Como surgiu a ideia de associar breakdance com este ícone da música clássica, O Cravo Bem Temperado, de Bach?

Vartan Bassil – Tudo começou quando eu tinha 22 anos. Naquela época, minha sogra tentava me levar a espetáculos clássicos, mas eu não gostava muito. Então eu percebi que era possível aproximar aquele mundo do breakdance. Imaginei substituir uma bailarina girando nas sapatilhas de ponta por alguém rodopiando sobre a própria cabeça. No início, todos me acharam louco. Mas quando levei a ideia para meus parceiros de longa data da Red Bull, eles disseram: “Boa ideia! Como podemos fazer com que ela aconteça?”. Para mim, o projeto começou a ganhar forma naquele momento.

Como foi a participação do diretor de ópera Christoph Hagel na criação de Red Bull Flying Bach e como se desenvolveu o processo criativo?

Vartan Bassil – Acho que foi em 2009 que entrei em contato com Christoph Hagel. Eu conhecia o trabalho dele e seus projetos cênicos de cruzamento de linguagens artísticas. Nós nos encontramos e eu expliquei a ele o que tinha em mente. Precisávamos de alguém que nos ajudasse a levar nossa ideia para o palco, mas também que tivesse capacidade de fazer a escolha musical certa para nós. Eu imaginei conectar breakdance com música clássica. Mas foi Christoph Hagel que teve a ideia de escolher O Cravo Bem Temperado, de Johann Sebastian Bach.

Durante o processo de criação, a coisa mais difícil foi entender a música e cada parte dela. Fizemos workshops para ouvir a música inúmeras vezes e estudar a partitura. Nós literalmente fizemos de tudo para compreender a música. Só a partir deste conhecimento nos sentimos capazes de começar a coreografia.

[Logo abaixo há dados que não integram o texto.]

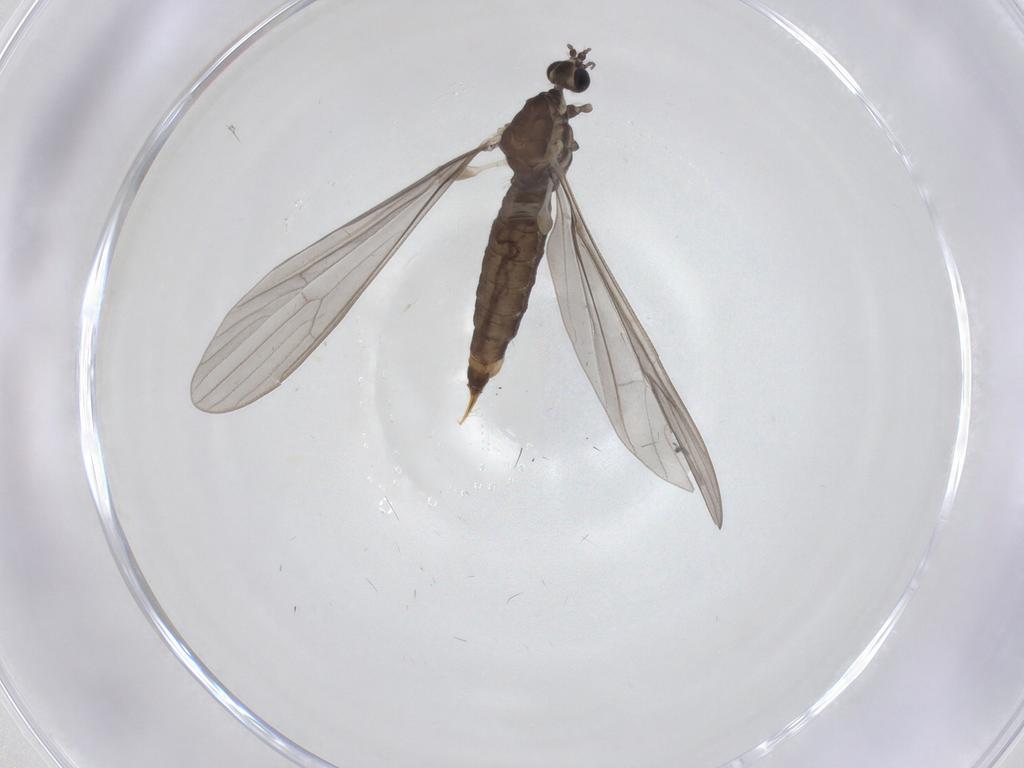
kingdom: Animalia
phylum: Arthropoda
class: Insecta
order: Diptera
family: Limoniidae
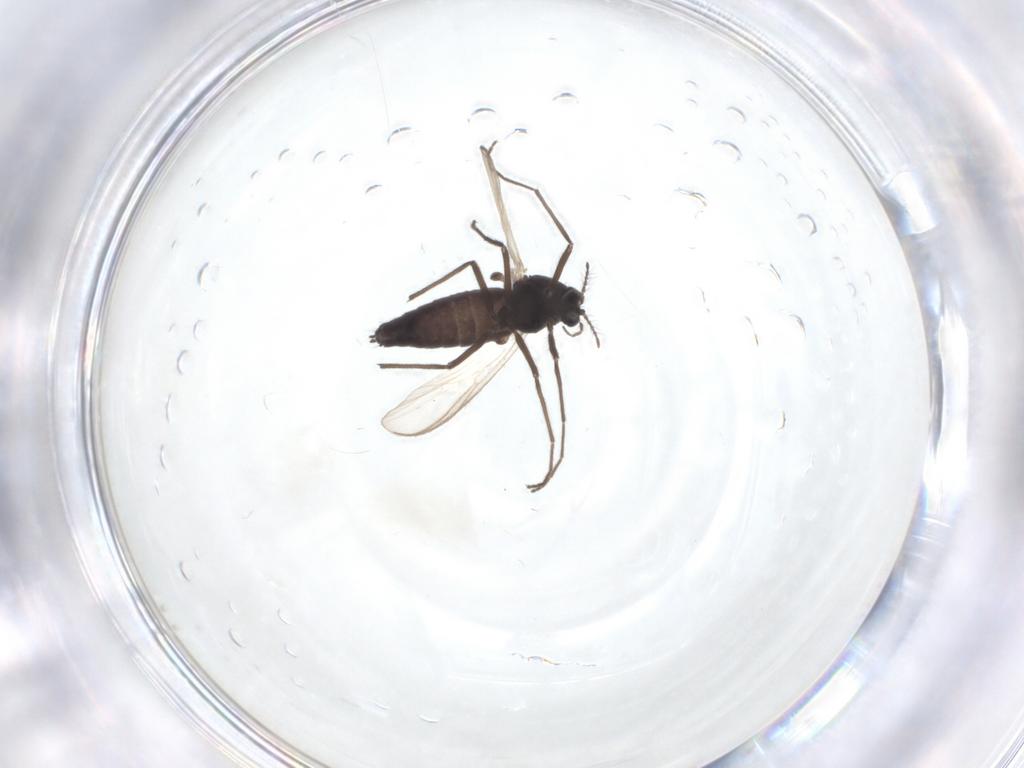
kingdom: Animalia
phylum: Arthropoda
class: Insecta
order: Diptera
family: Chironomidae
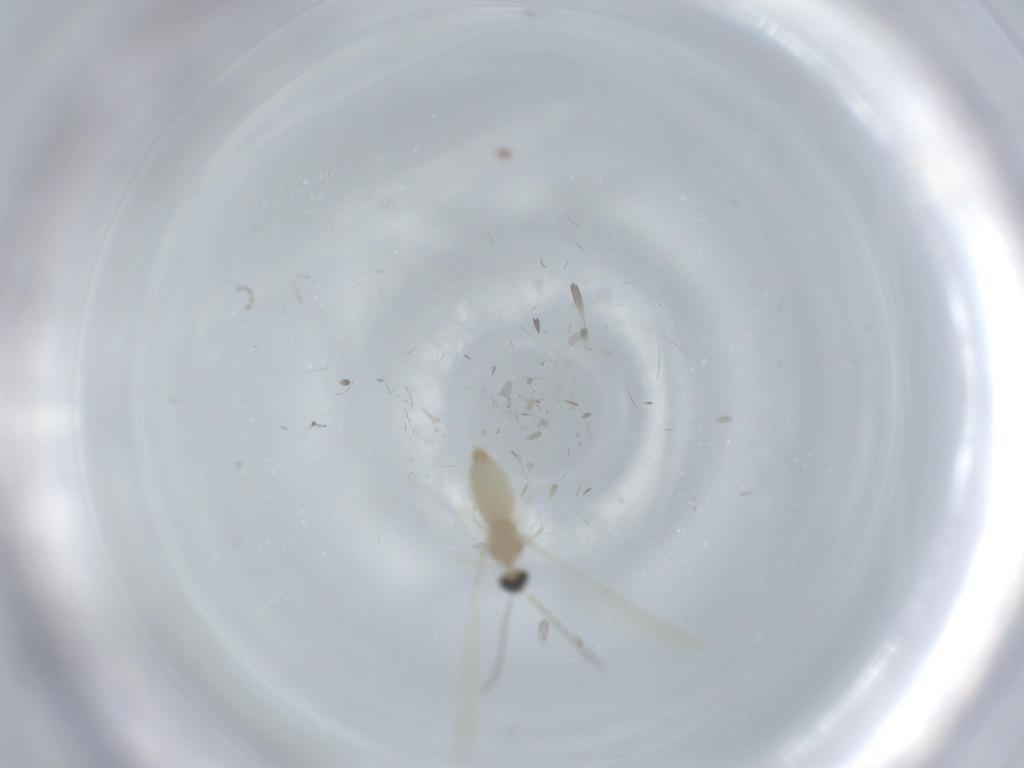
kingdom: Animalia
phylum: Arthropoda
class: Insecta
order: Diptera
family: Cecidomyiidae
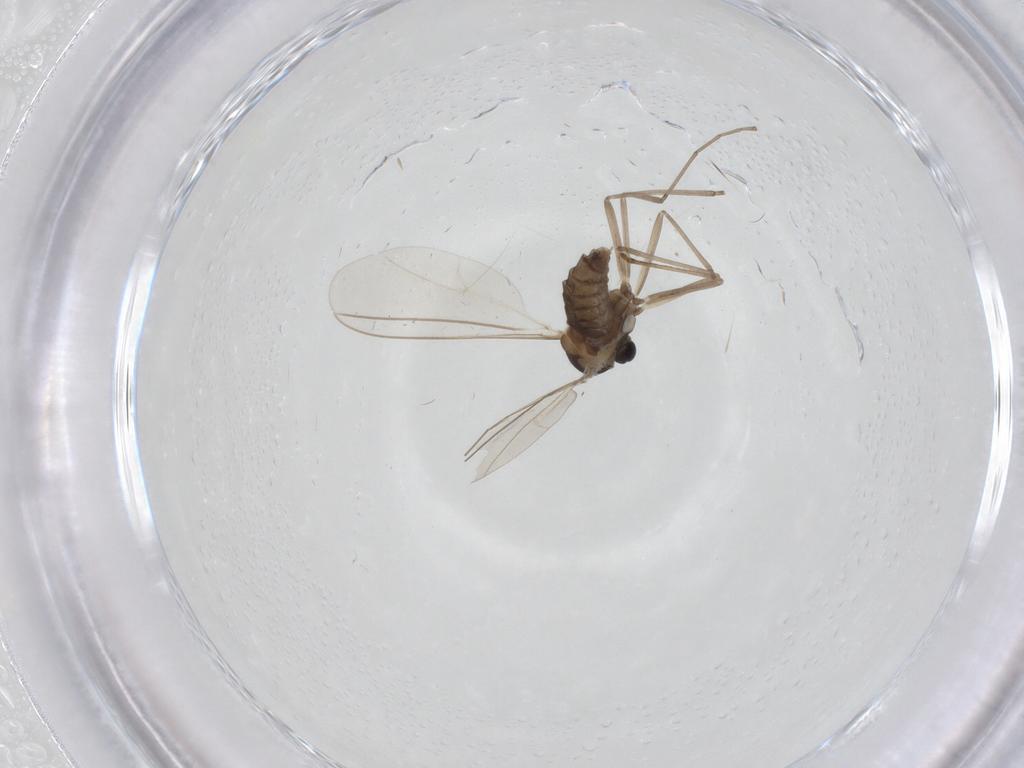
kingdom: Animalia
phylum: Arthropoda
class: Insecta
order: Diptera
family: Cecidomyiidae
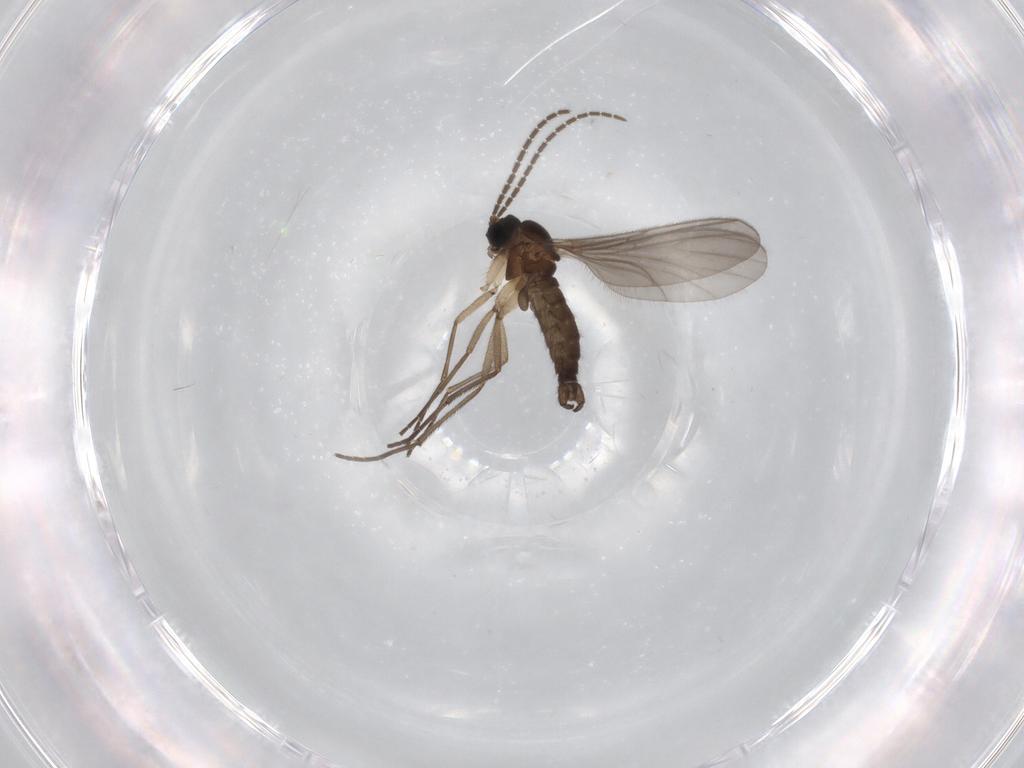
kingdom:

Como coreógrafo, o que você costuma explorar e como a criação artística acontece?

Vartan Bassil – Minha cabeça está sempre ligada em possibilidades artísticas. Muitas coisas que experimento no dia a dia podem ter um impacto nos espetáculos ou nos conceitos criativos. Se estou dirigindo meu carro até o escritório, ouvindo alguma música inspiradora, visitando uma exposição de arte, lendo jornal, vendo um espetáculo, falando com dançarinos, parceiros, amigos ou meus filhos, tudo deve ser levado em conta. Ideias estão em todos os lugares e você precisa lembrar delas quando inicia um novo projeto.

A cultura do hip hop, à qual pertence o breakdance, nasceu na década de 1970 nos Estados Unidos, nas comunidades afro e latinas e hoje é uma expressão multinacional. Por que o hip hop tem este poder de comunicação?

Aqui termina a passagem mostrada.